Problem description:
Reproduce every one of the following rows word for word, leaving the pictures out of your output.
- - -
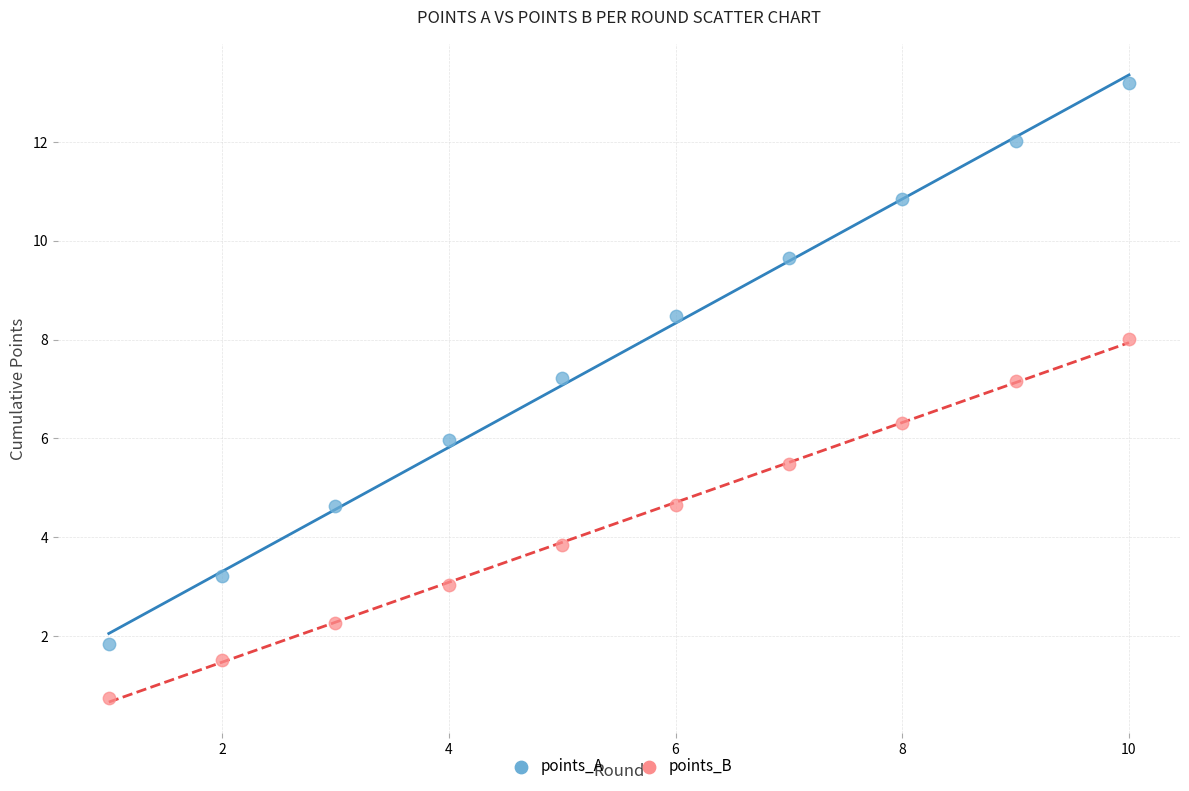

Which series has the largest Y range (max minus min)?

points_A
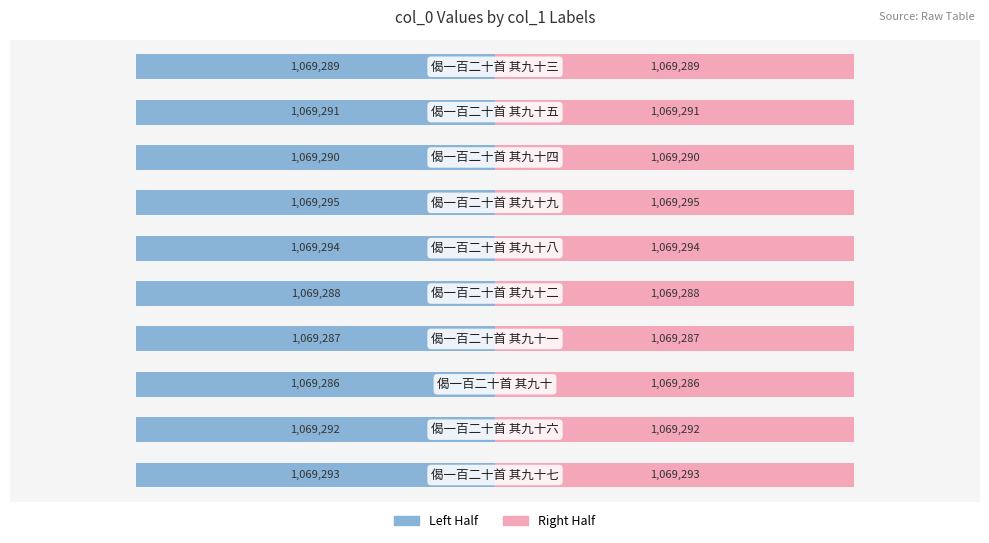

Rank the series by their average value, from lowest to highest.

Left Half, Right Half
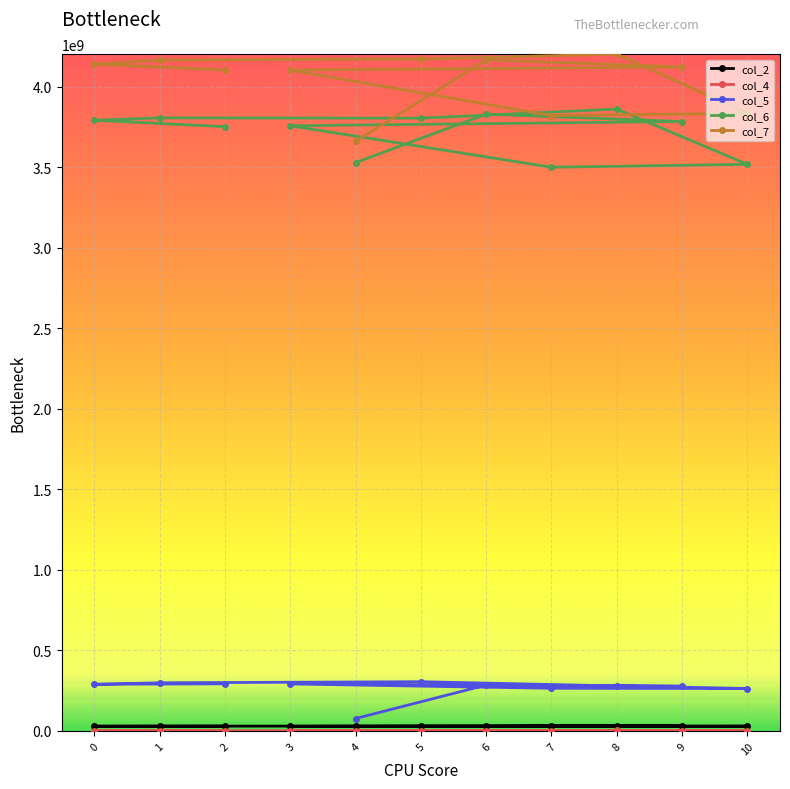

What are all the series names shown in the legend?

col_2, col_4, col_5, col_6, col_7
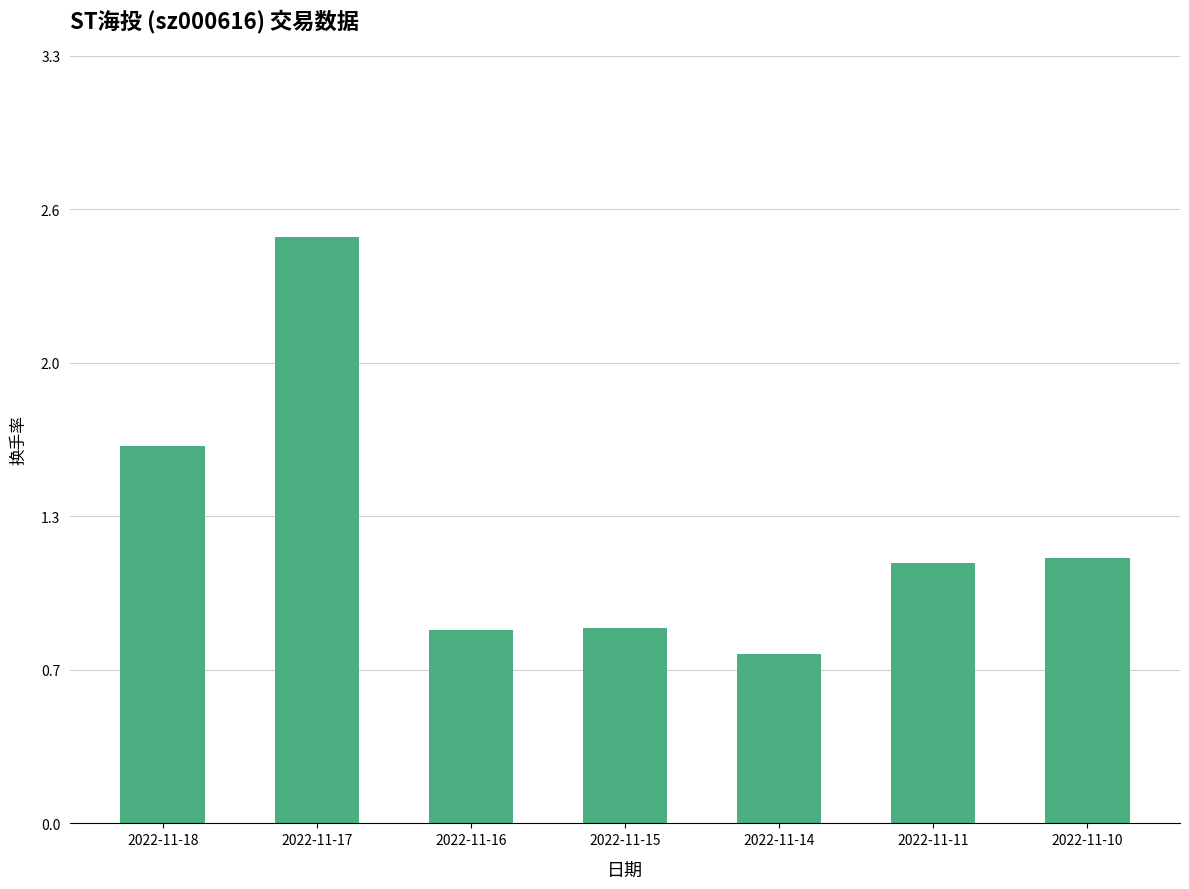

Does the chart contain any negative values?

No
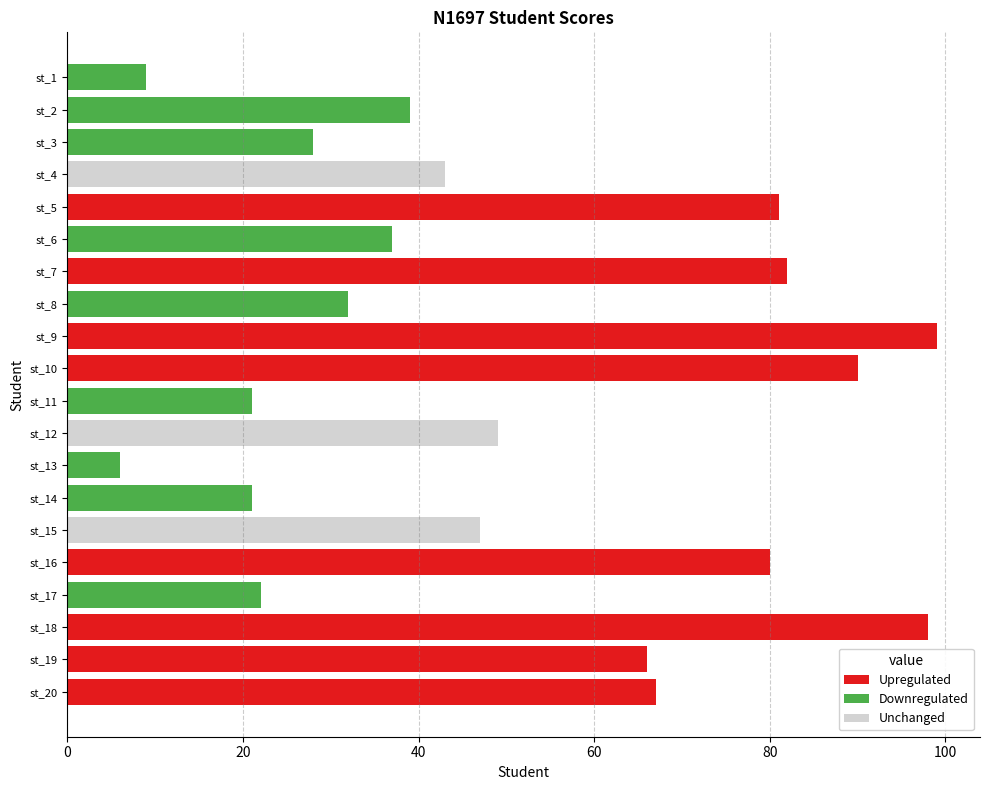

True or false: the data shows 47 at st_15.

True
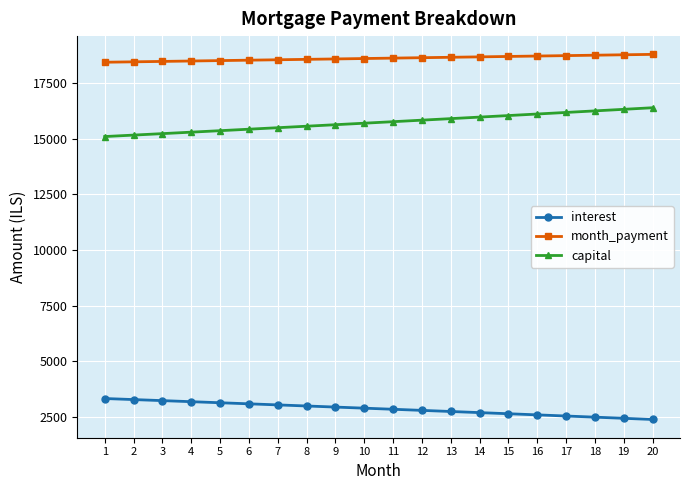

What are all the series names shown in the legend?

interest, month_payment, capital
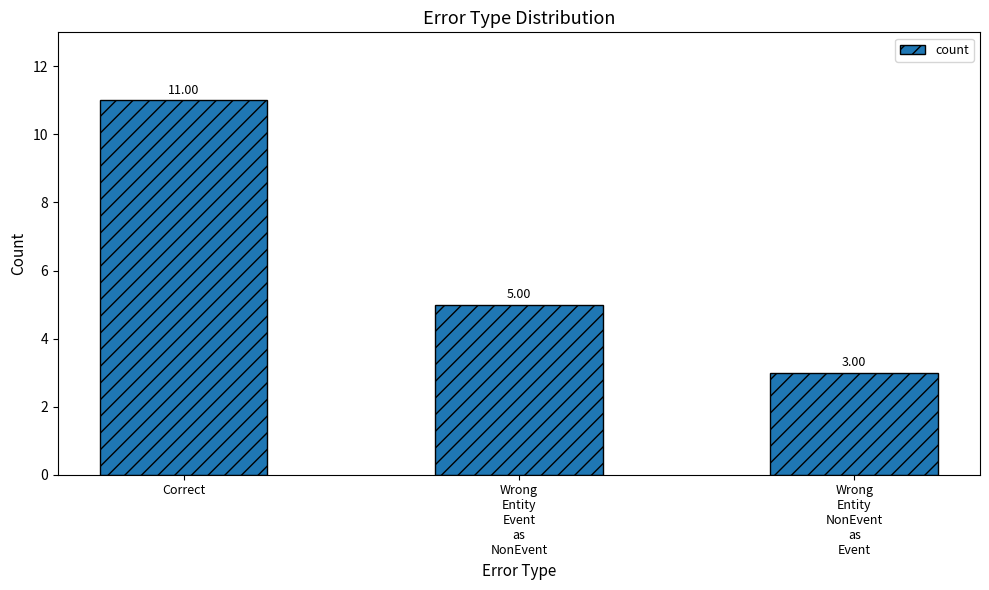

Reading left to right, transcribe all the data shown in this chart.

Correct=11	Wrong
Entity
Event
as
NonEvent=5	Wrong
Entity
NonEvent
as
Event=3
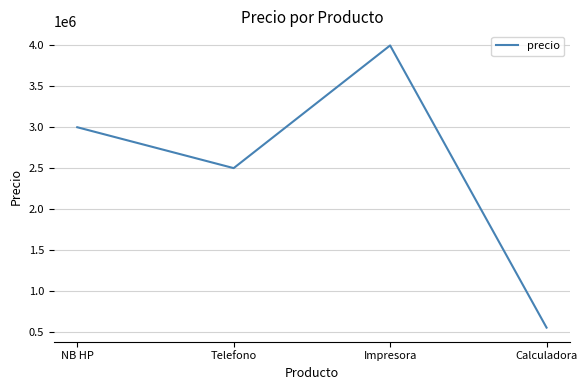

Rank the categories by value from lowest to highest.

Calculadora, Telefono, NB HP, Impresora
- - -
Solution below:
Which series has the largest Y range (max minus min)?

points_A

Rank the series by their average value, from lowest to highest.

Left Half, Right Half

What are all the series names shown in the legend?

col_2, col_4, col_5, col_6, col_7

Does the chart contain any negative values?

No

True or false: the data shows 47 at st_15.

True

What are all the series names shown in the legend?

interest, month_payment, capital

Reading left to right, transcribe all the data shown in this chart.

Correct=11	Wrong
Entity
Event
as
NonEvent=5	Wrong
Entity
NonEvent
as
Event=3

Rank the categories by value from lowest to highest.

Calculadora, Telefono, NB HP, Impresora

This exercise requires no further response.